ATLAS SHRUGGED is only half read…( Objectivism makes me sad.)


But, I HAVE completed 2 foo foo mysteries, 1 ghost story, and 1 young adult novel.. ….distraction.


And…now my awful summer has ended.  I have completed my first week back at work…remember…middle school teacher?   My duties have changed dramatically and have immersed me in distraction.  However, I did learn that, when my happy enthusiastic colleagues asked me how my summer was I should not have blurted out MY DOGS DIED!




Depression is a thief.  It steals all the fun out of life and leaves you trying to cope without the tools you need.  Humor is one of those tools, and it's more important than one might think.  I HAD a sense of humor until my SITUATION became DEPRESSING.  I am trying to recover it.   So I leave you with some jokes:





Welcome to the Psychiatric Hotline.


If you are obsessive-compulsive, please press 1 repeatedly.


If you are co-dependent, please ask someone to press 2.


If you have multiple personalities, please press 3, 4, 5, and 6.


If you are paranoid-delusional, we know who you are and what you want.
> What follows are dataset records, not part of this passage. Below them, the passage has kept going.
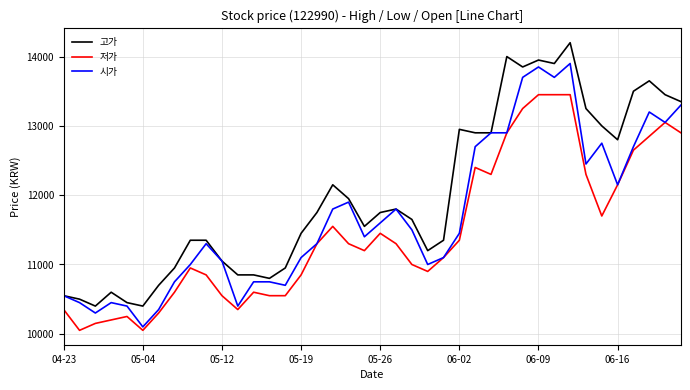

Reading left to right, list all the values displayed in this chart.

고가: 10550	10500	10400	10600	10450	10400	10700	10950	11350	11350	11050	10850	10850	10800	10950	11450	11750	12150	11950	11550	11750	11800	11650	11200	11350	12950	12900	12900	14000	13850	13950	13900	14200	13250	13000	12800	13500	13650	13450	13350
저가: 10350	10050	10150	10200	10250	10050	10300	10600	10950	10850	10550	10350	10600	10550	10550	10850	11300	11550	11300	11200	11450	11300	11000	10900	11100	11350	12400	12300	12900	13250	13450	13450	13450	12300	11700	12150	12650	12850	13050	12900
시가: 10550	10450	10300	10450	10400	10100	10350	10750	11000	11300	11050	10400	10750	10750	10700	11100	11300	11800	11900	11400	11600	11800	11500	11000	11100	11450	12700	12900	12900	13700	13850	13700	13900	12450	12750	12150	12700	13200	13050	13300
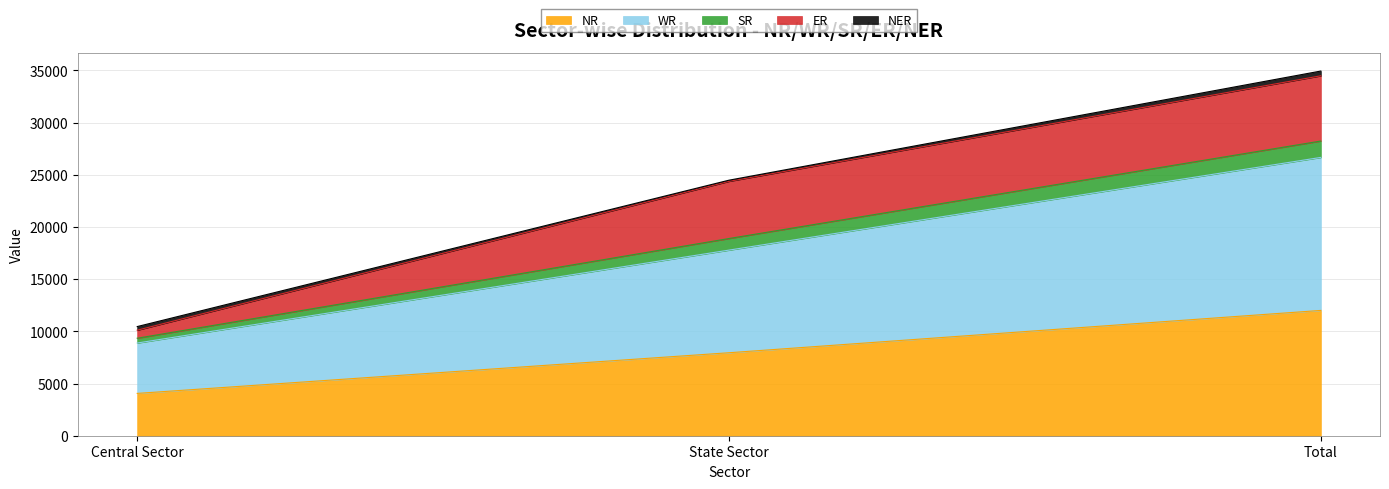

Which category has the lowest value in the NR series?

Central Sector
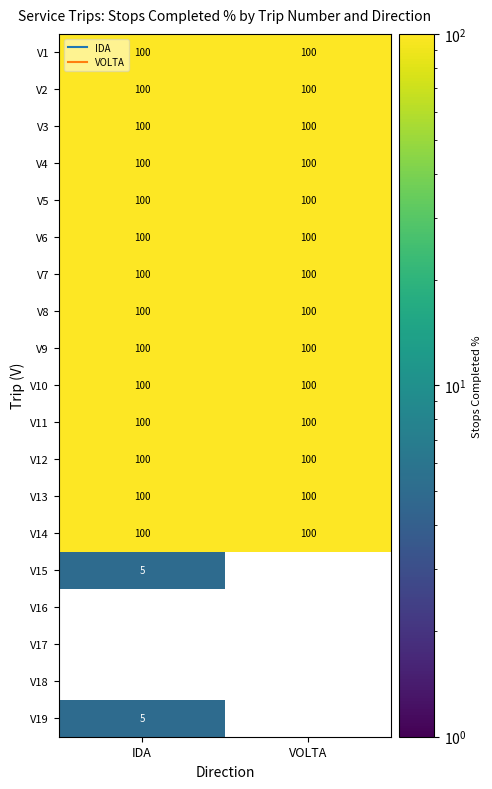

Which series changed the most between IDA and VOLTA?

V1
Just stay on the line so we can trace the call.


If you are schizophrenic, listen carefully and a little voice will tell you which number to press.


If you are depressed, it doesn't matter which number you press. No one will answer.


If you are delusional and occasionally hallucinate, please be aware that the thing you are holding on the side of your head is alive and about to bite off your ear.


 I was depressed last night so I called Lifeline. They've got a call center in Pakistan. I told them I hated my life.... They got all excited and asked if I could drive a truck.




 I was walking along the beach when I kicked a bottle poking up through the sand. Opening it, I was astonished to see a cloud of smoke and a genie smiling at me.


"For your kindness," the genie said, "I will grant you one wish!" I paused, laughed, and replied, "I have always wanted a road from Hawaii to California."


The genie grimaced, thought for a few minutes and said, "Listen, I'm sorry, but I can't do that! Think of all the pilings needed to hold up the highway and how long they'd have to be to reach the bottom of the ocean. Think of all the pavement. That's too much to ask."


"OK," I said, not wanting to be unreasonable. . Make me understand ME. What makes me laugh and cry, why am I temperamental, why am I so difficult to get along with, what do I really want? Basically, teach me to understand what makes ME tick!"


The genie paused, and then sighed, "Did you want two lanes or four?"